In any case, I'm interested in pushing the boundaries of lock-free algorithms. It is of course easy to reason about kernel-{start/end} synchronization, but the granularity may be too coarse for some interesting applications.

1 comments

This is the first time I've heard of the term "decoupled look-back". But I see that it refers to CUB's implementation of device-wide scan.

I briefly looked at the code, and came across: https://github.com/NVIDIA/cub/blob/main/cub/agent/agent_scan...

I'm seeing lots of calls to "CTA_SYNC()", which ends up being just a "__syncthreads" (a simple thread-barrier). See: https://github.com/NVIDIA/cub/blob/a8910accebe74ce043a13026f...

I admit that I'm looking rather quickly though, but... I'm not exactly seeing where this mysterious "spinlock" is that you're talking about. I haven't tried very hard yet but maybe you can point out what code exactly in this device_scan / decoupled look-back uses a spinlock? Cause I'm just not seeing it.

----------

And of course: a call to cub's "device scan" is innately ordered to kernel-start / kernel-end. So there's your synchronization mechanism right there and then.

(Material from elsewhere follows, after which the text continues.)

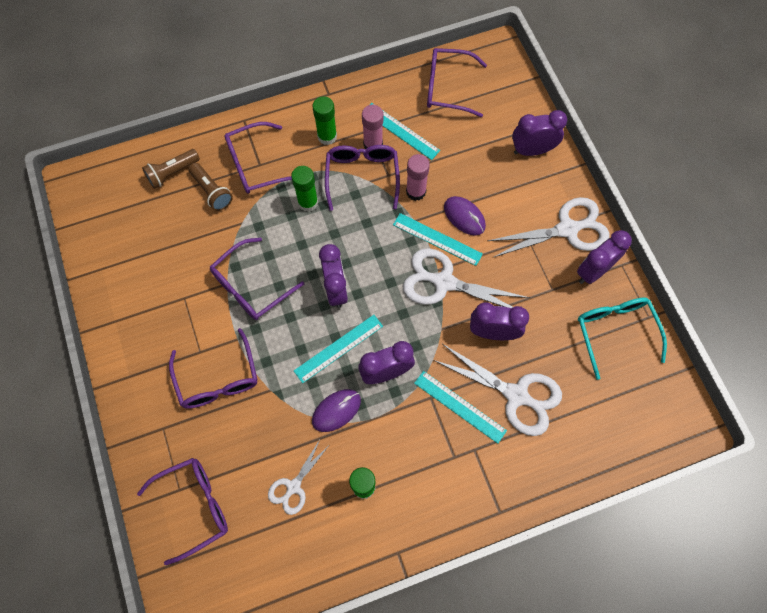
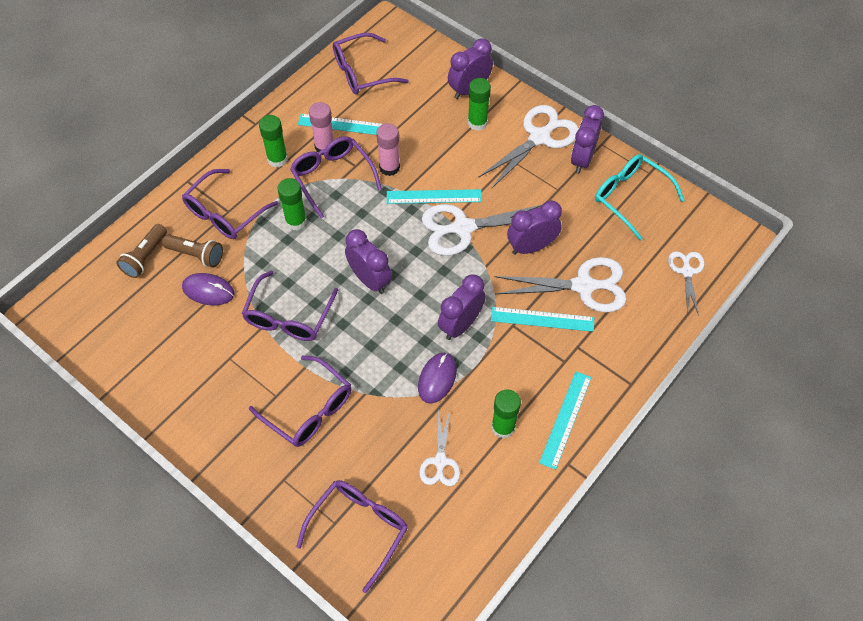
camera: 30 degrees left, 10 degrees down
(338, 348) = (405, 327): turquoise ruler -> turquoise ruler (565, 419)
(464, 217) = (445, 168): purple mouse -> purple mouse (208, 291)
(519, 187) = (477, 123): none -> green glue stick
(621, 434) = (687, 272): none -> white scissors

I don't think CUB is doing decoupled look-back, the reference you want is: https://research.nvidia.com/publication/single-pass-parallel...

It doesn't use the word "spin" but repeated polling (step 4 in the algorithm presented in section 4.1, particularly when the flag is X) is basically the same.

3rd paragraph:

> In this report, we describe the decoupled-lookback method of single-pass parallel prefix scan and its implementation within the open-source CUB library of GPU parallel primitives

The CUB-library also states:

https://nvlabs.github.io/cub/structcub_1_1_device_scan.html

>> As of CUB 1.0.1 (2013), CUB's device-wide scan APIs have implemented our "decoupled look-back" algorithm for performing global prefix scan with only a single pass through the input data, as described in our 2016 technical report [1]

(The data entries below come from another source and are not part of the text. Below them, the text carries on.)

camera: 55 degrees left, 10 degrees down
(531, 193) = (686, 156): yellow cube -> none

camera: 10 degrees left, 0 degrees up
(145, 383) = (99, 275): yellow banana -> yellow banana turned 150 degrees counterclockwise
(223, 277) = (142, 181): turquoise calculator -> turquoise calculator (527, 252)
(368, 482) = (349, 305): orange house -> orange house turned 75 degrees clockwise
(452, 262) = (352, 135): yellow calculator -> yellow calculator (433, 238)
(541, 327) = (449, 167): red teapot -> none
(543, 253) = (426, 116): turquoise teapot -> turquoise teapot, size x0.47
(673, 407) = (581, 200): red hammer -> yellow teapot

Where [1] is a footnote pointing at the exact paper you just linked.

-----------

> It doesn't use the word "spin" but repeated polling (step 4 in the algorithm presented in section 4.1, particularly when the flag is X) is basically the same.

That certainly sounds spinlock-ish. At least that gives me what to look for in the code.

Ah, good then, I didn't know that, thanks for the cite. I haven't studied the CUB code on it carefully.